Records drawn from a dataset —

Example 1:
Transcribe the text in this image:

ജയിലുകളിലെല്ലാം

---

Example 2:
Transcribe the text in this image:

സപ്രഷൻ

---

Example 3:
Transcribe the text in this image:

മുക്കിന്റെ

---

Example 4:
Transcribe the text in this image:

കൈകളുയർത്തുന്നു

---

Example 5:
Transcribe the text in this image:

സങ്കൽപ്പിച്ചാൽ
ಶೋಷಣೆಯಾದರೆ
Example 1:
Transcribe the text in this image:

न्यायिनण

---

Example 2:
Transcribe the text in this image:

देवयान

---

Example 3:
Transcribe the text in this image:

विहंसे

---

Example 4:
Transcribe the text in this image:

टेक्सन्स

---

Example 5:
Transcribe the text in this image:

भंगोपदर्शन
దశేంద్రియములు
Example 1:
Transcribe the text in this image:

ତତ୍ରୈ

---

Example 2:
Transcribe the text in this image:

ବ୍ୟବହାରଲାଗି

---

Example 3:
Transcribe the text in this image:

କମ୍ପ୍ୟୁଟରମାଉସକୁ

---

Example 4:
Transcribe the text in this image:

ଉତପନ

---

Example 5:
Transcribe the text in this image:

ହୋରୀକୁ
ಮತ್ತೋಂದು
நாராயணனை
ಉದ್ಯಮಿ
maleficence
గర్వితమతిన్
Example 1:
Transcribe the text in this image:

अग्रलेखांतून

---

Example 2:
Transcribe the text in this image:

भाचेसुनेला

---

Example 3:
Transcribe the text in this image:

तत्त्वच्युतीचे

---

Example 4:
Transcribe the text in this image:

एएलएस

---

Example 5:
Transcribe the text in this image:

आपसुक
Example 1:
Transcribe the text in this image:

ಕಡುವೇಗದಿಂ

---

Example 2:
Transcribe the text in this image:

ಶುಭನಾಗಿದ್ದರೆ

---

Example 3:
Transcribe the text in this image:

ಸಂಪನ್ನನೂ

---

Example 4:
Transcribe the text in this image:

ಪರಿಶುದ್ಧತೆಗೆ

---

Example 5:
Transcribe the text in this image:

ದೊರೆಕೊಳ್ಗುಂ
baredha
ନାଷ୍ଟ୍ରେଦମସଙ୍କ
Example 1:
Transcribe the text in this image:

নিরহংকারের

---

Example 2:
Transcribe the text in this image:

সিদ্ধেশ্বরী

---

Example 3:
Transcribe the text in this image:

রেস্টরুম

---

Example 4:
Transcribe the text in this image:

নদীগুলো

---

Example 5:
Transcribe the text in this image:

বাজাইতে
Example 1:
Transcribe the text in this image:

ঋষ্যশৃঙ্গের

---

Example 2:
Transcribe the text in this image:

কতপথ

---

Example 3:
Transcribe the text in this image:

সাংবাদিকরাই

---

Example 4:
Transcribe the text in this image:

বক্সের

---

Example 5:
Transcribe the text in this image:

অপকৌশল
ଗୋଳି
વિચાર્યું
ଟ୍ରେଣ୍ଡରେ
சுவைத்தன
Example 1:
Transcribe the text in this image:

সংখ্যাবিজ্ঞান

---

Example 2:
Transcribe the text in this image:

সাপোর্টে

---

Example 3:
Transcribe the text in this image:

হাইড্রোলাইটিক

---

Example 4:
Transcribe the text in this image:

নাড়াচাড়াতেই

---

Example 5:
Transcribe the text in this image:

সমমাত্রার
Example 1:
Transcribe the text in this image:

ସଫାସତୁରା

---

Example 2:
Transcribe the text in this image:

Assignment —
Every record must be written out again without any change.

Answer space —
Example 1:
Transcribe the text in this image:

ജയിലുകളിലെല്ലാം

---

Example 2:
Transcribe the text in this image:

സപ്രഷൻ

---

Example 3:
Transcribe the text in this image:

മുക്കിന്റെ

---

Example 4:
Transcribe the text in this image:

കൈകളുയർത്തുന്നു

---

Example 5:
Transcribe the text in this image:

സങ്കൽപ്പിച്ചാൽ
ಶೋಷಣೆಯಾದರೆ
Example 1:
Transcribe the text in this image:

न्यायिनण

---

Example 2:
Transcribe the text in this image:

देवयान

---

Example 3:
Transcribe the text in this image:

विहंसे

---

Example 4:
Transcribe the text in this image:

टेक्सन्स

---

Example 5:
Transcribe the text in this image:

भंगोपदर्शन
దశేంద్రియములు
Example 1:
Transcribe the text in this image:

ତତ୍ରୈ

---

Example 2:
Transcribe the text in this image:

ବ୍ୟବହାରଲାଗି

---

Example 3:
Transcribe the text in this image:

କମ୍ପ୍ୟୁଟରମାଉସକୁ

---

Example 4:
Transcribe the text in this image:

ଉତପନ

---

Example 5:
Transcribe the text in this image:

ହୋରୀକୁ
ಮತ್ತೋಂದು
நாராயணனை
ಉದ್ಯಮಿ
maleficence
గర్వితమతిన్
Example 1:
Transcribe the text in this image:

अग्रलेखांतून

---

Example 2:
Transcribe the text in this image:

भाचेसुनेला

---

Example 3:
Transcribe the text in this image:

तत्त्वच्युतीचे

---

Example 4:
Transcribe the text in this image:

एएलएस

---

Example 5:
Transcribe the text in this image:

आपसुक
Example 1:
Transcribe the text in this image:

ಕಡುವೇಗದಿಂ

---

Example 2:
Transcribe the text in this image:

ಶುಭನಾಗಿದ್ದರೆ

---

Example 3:
Transcribe the text in this image:

ಸಂಪನ್ನನೂ

---

Example 4:
Transcribe the text in this image:

ಪರಿಶುದ್ಧತೆಗೆ

---

Example 5:
Transcribe the text in this image:

ದೊರೆಕೊಳ್ಗುಂ
baredha
ନାଷ୍ଟ୍ରେଦମସଙ୍କ
Example 1:
Transcribe the text in this image:

নিরহংকারের

---

Example 2:
Transcribe the text in this image:

সিদ্ধেশ্বরী

---

Example 3:
Transcribe the text in this image:

রেস্টরুম

---

Example 4:
Transcribe the text in this image:

নদীগুলো

---

Example 5:
Transcribe the text in this image:

বাজাইতে
Example 1:
Transcribe the text in this image:

ঋষ্যশৃঙ্গের

---

Example 2:
Transcribe the text in this image:

কতপথ

---

Example 3:
Transcribe the text in this image:

সাংবাদিকরাই

---

Example 4:
Transcribe the text in this image:

বক্সের

---

Example 5:
Transcribe the text in this image:

অপকৌশল
ଗୋଳି
વિચાર્યું
ଟ୍ରେଣ୍ଡରେ
சுவைத்தன
Example 1:
Transcribe the text in this image:

সংখ্যাবিজ্ঞান

---

Example 2:
Transcribe the text in this image:

সাপোর্টে

---

Example 3:
Transcribe the text in this image:

হাইড্রোলাইটিক

---

Example 4:
Transcribe the text in this image:

নাড়াচাড়াতেই

---

Example 5:
Transcribe the text in this image:

সমমাত্রার
Example 1:
Transcribe the text in this image:

ସଫାସତୁରା

---

Example 2:
Transcribe the text in this image:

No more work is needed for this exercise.